### Exercise goal
Reproduce the data from its start through the line containing "Is the value of humidity", replacing "chart" with "graph" and keeping everything else unchanged.

[Chart interpretation exercises]
Content starts

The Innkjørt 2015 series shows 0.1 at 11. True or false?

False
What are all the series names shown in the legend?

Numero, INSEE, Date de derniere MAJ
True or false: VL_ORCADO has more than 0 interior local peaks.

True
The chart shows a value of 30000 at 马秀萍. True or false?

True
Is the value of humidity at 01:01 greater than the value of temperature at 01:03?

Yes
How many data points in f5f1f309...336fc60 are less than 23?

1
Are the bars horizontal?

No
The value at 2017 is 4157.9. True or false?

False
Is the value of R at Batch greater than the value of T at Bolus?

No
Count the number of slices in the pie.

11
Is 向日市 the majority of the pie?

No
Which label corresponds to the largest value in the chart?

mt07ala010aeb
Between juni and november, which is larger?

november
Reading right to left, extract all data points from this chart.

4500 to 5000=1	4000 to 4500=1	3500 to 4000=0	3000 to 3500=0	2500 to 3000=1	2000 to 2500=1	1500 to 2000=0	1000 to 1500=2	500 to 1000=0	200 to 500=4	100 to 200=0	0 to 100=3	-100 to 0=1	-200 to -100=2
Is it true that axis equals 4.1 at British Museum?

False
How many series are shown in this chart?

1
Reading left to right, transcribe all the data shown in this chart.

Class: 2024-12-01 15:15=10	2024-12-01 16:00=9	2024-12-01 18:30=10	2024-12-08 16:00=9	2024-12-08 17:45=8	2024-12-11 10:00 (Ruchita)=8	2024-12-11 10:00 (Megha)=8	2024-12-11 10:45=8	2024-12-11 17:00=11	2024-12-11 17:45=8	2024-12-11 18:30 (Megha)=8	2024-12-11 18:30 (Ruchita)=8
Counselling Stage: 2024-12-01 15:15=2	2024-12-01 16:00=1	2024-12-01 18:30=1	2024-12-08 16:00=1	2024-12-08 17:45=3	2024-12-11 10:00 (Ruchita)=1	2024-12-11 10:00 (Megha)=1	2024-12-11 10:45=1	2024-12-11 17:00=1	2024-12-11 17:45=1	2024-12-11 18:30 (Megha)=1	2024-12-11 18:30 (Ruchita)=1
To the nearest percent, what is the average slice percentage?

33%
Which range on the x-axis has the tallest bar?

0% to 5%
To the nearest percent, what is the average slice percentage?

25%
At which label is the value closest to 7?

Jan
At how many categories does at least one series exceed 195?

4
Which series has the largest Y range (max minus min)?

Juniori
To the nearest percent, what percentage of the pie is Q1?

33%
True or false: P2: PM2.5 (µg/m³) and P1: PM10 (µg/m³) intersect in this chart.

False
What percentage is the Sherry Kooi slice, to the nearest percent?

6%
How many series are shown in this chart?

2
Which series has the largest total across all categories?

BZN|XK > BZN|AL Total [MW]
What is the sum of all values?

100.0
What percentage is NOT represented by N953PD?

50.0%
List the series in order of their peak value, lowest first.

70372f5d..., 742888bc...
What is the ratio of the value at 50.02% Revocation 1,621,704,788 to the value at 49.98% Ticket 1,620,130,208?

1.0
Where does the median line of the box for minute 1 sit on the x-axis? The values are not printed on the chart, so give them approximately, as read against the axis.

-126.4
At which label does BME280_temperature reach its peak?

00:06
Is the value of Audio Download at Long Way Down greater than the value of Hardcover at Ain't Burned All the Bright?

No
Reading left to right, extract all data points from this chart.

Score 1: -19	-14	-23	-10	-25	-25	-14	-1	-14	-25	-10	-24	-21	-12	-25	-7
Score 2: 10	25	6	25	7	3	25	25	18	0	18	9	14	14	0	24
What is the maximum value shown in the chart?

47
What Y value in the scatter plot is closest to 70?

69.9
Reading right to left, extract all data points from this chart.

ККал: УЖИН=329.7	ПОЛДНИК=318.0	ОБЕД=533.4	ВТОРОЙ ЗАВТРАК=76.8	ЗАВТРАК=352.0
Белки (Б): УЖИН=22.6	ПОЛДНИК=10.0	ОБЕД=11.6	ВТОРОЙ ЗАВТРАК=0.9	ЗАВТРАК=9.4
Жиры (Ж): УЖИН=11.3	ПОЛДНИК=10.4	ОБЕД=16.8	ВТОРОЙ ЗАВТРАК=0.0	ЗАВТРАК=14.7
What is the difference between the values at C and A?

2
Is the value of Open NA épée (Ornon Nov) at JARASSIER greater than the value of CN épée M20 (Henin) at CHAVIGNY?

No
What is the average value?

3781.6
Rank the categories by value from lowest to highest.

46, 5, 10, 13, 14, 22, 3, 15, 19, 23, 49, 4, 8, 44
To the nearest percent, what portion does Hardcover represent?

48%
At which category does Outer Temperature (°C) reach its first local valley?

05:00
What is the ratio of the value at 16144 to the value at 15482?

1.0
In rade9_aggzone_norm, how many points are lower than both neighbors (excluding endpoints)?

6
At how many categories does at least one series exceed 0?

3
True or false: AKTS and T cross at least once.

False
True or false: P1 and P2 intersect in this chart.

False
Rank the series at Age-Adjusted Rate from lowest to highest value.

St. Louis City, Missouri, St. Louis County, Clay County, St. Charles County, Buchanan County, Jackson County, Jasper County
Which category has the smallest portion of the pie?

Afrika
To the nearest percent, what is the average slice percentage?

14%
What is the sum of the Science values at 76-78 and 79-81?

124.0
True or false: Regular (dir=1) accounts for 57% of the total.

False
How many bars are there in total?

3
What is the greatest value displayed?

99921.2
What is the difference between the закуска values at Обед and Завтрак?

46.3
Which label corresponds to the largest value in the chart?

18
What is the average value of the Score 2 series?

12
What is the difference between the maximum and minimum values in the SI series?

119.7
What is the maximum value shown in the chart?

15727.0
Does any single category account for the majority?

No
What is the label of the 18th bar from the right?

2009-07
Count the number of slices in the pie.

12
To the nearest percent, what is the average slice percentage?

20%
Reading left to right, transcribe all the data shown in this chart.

Content ends

### Result of this exercise
The Innkjørt 2015 series shows 0.1 at 11. True or false?

False
What are all the series names shown in the legend?

Numero, INSEE, Date de derniere MAJ
True or false: VL_ORCADO has more than 0 interior local peaks.

True
The graph shows a value of 30000 at 马秀萍. True or false?

True
Is the value of humidity at 01:01 greater than the value of temperature at 01:03?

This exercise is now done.